Identification of small molecules as potential inhibitors of NAT10 for the treatment of colon cancer

Colorectal cancer (CRC) remains a leading cause of cancer-related mortality globally, with limited therapeutic options for advanced or metastatic disease, highlighting the urgent need for novel targeted therapies. N-acetyltransferase 10 (NAT10), an RNA acetyltransferase mediating N4-acetylcytidine (ac4C) modification, has emerged as a critical oncogenic driver in CRC, contributing to tumor progression, metastasis, immune evasion, and chemoresistance. The recent resolution of the NAT10 crystal structure (PDB: 9J3C) provides a pivotal foundation for structure-based drug discovery. In this study, we employed an integrated computational-experimental approach to identify potent NAT10 inhibitors. A library of ~ 300,000 compounds was subjected to multi-tiered virtual screening (HTVS, SP, XP docking), followed by ADMET property prediction, 100-ns molecular dynamics (MD) simulations, and MM/PBSA binding free energy calculations. Two lead compounds, G856-6814 and S396-0093, exhibited stable binding to the NAT10 active site, interacting with key residues (Val632, Ser643, Phe723) primarily via van der Waals and hydrophobic forces, with binding free energies of -26.33 ± 3.37 kcal/mol and − 22.31 ± 4.19 kcal/mol, respectively. In vitro validation in HCT116 CRC cells demonstrated that G856-6814 exerted superior cytotoxicity (IC ₅₀ =211.6 ± 14.8 nM) compared to S396-0093 (IC ₅₀ =477.7 ± 31.7 nM) and the positive control 5-fluorouracil (IC ₅₀ =4.46 ± 0.28 µM).

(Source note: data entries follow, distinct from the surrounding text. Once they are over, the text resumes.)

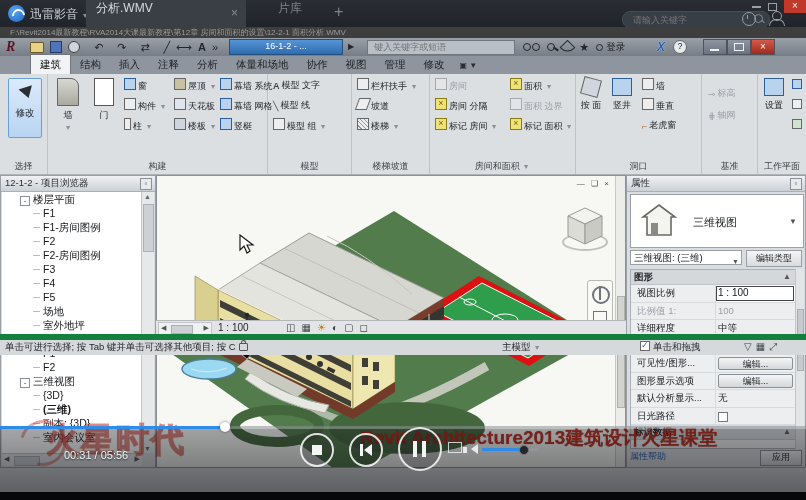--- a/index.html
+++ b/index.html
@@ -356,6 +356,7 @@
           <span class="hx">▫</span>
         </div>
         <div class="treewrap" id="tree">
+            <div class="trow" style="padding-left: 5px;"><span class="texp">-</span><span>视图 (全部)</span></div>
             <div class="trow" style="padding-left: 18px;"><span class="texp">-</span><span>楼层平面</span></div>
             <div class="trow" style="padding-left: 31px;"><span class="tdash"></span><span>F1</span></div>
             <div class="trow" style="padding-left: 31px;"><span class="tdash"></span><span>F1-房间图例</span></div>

Critically, NAT10 knockdown via shRNA significantly attenuated G856-6814’s cytotoxicity, confirming target-dependent activity. Mechanistic studies (WB and flow cytometry) further revealed that G856-6814 downregulated NAT10 and downstream cell cycle regulators (c-Myc, Cyclin A2, Cyclin B1), inducing G2/M phase arrest and mild apoptosis—effects reversed by NAT10 depletion. This study validates NAT10 as a tractable therapeutic target and identifies G856-6814 as a promising lead compound with a well-characterized mechanism of action. The integrated strategy provides a robust framework for future NAT10 inhibitor optimization, offering new hope for developing targeted therapies against CRC and other NAT10-dependent malignancies.